* _GIVEN PROBLEM_
Render the lines as a Markdown table, beginning with the first line below and continuing through the line containing "scientific name: Pseudothyris sepulchralis", both included. Use the columns No. and Text, give each line its own numbered row, and omit any blank lines.

++++++++++++++++++++

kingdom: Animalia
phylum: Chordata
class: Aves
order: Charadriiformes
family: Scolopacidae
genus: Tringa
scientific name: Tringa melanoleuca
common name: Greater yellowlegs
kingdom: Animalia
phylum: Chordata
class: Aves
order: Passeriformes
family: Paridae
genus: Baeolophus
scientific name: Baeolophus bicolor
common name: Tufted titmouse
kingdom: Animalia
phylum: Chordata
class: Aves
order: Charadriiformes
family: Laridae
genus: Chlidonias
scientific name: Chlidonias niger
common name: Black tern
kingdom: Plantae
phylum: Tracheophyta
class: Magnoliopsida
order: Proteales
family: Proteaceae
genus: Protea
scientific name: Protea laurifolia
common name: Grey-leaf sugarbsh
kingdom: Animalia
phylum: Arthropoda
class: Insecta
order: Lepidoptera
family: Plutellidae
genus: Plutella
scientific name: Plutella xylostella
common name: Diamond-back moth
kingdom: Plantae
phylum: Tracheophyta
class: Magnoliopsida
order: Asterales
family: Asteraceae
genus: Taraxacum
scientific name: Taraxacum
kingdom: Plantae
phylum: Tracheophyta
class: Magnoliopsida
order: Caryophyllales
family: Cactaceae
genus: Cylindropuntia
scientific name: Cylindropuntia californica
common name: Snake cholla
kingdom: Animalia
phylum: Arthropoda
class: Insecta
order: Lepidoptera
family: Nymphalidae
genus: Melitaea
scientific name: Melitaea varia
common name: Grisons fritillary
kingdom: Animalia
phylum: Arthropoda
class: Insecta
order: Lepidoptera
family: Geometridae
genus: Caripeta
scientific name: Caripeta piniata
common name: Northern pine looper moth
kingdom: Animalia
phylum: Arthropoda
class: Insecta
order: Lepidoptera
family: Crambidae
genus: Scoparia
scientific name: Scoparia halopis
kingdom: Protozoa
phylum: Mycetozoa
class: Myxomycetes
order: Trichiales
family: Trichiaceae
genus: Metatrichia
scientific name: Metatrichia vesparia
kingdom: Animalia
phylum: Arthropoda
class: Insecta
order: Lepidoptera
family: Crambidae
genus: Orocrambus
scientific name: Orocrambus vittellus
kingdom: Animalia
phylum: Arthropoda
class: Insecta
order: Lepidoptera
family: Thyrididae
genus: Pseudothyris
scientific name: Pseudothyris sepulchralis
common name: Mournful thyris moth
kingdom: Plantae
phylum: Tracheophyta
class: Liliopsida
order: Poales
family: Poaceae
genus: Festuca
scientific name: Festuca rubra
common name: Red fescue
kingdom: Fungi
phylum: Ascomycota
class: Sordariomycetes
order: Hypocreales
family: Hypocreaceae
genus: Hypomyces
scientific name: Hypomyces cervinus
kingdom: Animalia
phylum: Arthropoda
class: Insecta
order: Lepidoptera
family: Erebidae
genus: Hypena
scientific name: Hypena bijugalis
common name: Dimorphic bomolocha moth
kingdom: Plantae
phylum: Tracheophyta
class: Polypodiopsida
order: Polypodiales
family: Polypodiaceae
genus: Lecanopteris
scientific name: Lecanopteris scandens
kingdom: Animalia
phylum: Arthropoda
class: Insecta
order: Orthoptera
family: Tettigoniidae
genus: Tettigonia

++++++++++++++++++++

* _ANSWER TO THE PROBLEM_
| No. | Text |
|---|---|
| 1 | kingdom: Animalia |
| 2 | phylum: Chordata |
| 3 | class: Aves |
| 4 | order: Charadriiformes |
| 5 | family: Scolopacidae |
| 6 | genus: Tringa |
| 7 | scientific name: Tringa melanoleuca |
| 8 | common name: Greater yellowlegs |
| 9 | kingdom: Animalia |
| 10 | phylum: Chordata |
| 11 | class: Aves |
| 12 | order: Passeriformes |
| 13 | family: Paridae |
| 14 | genus: Baeolophus |
| 15 | scientific name: Baeolophus bicolor |
| 16 | common name: Tufted titmouse |
| 17 | kingdom: Animalia |
| 18 | phylum: Chordata |
| 19 | class: Aves |
| 20 | order: Charadriiformes |
| 21 | family: Laridae |
| 22 | genus: Chlidonias |
| 23 | scientific name: Chlidonias niger |
| 24 | common name: Black tern |
| 25 | kingdom: Plantae |
| 26 | phylum: Tracheophyta |
| 27 | class: Magnoliopsida |
| 28 | order: Proteales |
| 29 | family: Proteaceae |
| 30 | genus: Protea |
| 31 | scientific name: Protea laurifolia |
| 32 | common name: Grey-leaf sugarbsh |
| 33 | kingdom: Animalia |
| 34 | phylum: Arthropoda |
| 35 | class: Insecta |
| 36 | order: Lepidoptera |
| 37 | family: Plutellidae |
| 38 | genus: Plutella |
| 39 | scientific name: Plutella xylostella |
| 40 | common name: Diamond-back moth |
| 41 | kingdom: Plantae |
| 42 | phylum: Tracheophyta |
| 43 | class: Magnoliopsida |
| 44 | order: Asterales |
| 45 | family: Asteraceae |
| 46 | genus: Taraxacum |
| 47 | scientific name: Taraxacum |
| 48 | kingdom: Plantae |
| 49 | phylum: Tracheophyta |
| 50 | class: Magnoliopsida |
| 51 | order: Caryophyllales |
| 52 | family: Cactaceae |
| 53 | genus: Cylindropuntia |
| 54 | scientific name: Cylindropuntia californica |
| 55 | common name: Snake cholla |
| 56 | kingdom: Animalia |
| 57 | phylum: Arthropoda |
| 58 | class: Insecta |
| 59 | order: Lepidoptera |
| 60 | family: Nymphalidae |
| 61 | genus: Melitaea |
| 62 | scientific name: Melitaea varia |
| 63 | common name: Grisons fritillary |
| 64 | kingdom: Animalia |
| 65 | phylum: Arthropoda |
| 66 | class: Insecta |
| 67 | order: Lepidoptera |
| 68 | family: Geometridae |
| 69 | genus: Caripeta |
| 70 | scientific name: Caripeta piniata |
| 71 | common name: Northern pine looper moth |
| 72 | kingdom: Animalia |
| 73 | phylum: Arthropoda |
| 74 | class: Insecta |
| 75 | order: Lepidoptera |
| 76 | family: Crambidae |
| 77 | genus: Scoparia |
| 78 | scientific name: Scoparia halopis |
| 79 | kingdom: Protozoa |
| 80 | phylum: Mycetozoa |
| 81 | class: Myxomycetes |
| 82 | order: Trichiales |
| 83 | family: Trichiaceae |
| 84 | genus: Metatrichia |
| 85 | scientific name: Metatrichia vesparia |
| 86 | kingdom: Animalia |
| 87 | phylum: Arthropoda |
| 88 | class: Insecta |
| 89 | order: Lepidoptera |
| 90 | family: Crambidae |
| 91 | genus: Orocrambus |
| 92 | scientific name: Orocrambus vittellus |
| 93 | kingdom: Animalia |
| 94 | phylum: Arthropoda |
| 95 | class: Insecta |
| 96 | order: Lepidoptera |
| 97 | family: Thyrididae |
| 98 | genus: Pseudothyris |
| 99 | scientific name: Pseudothyris sepulchralis |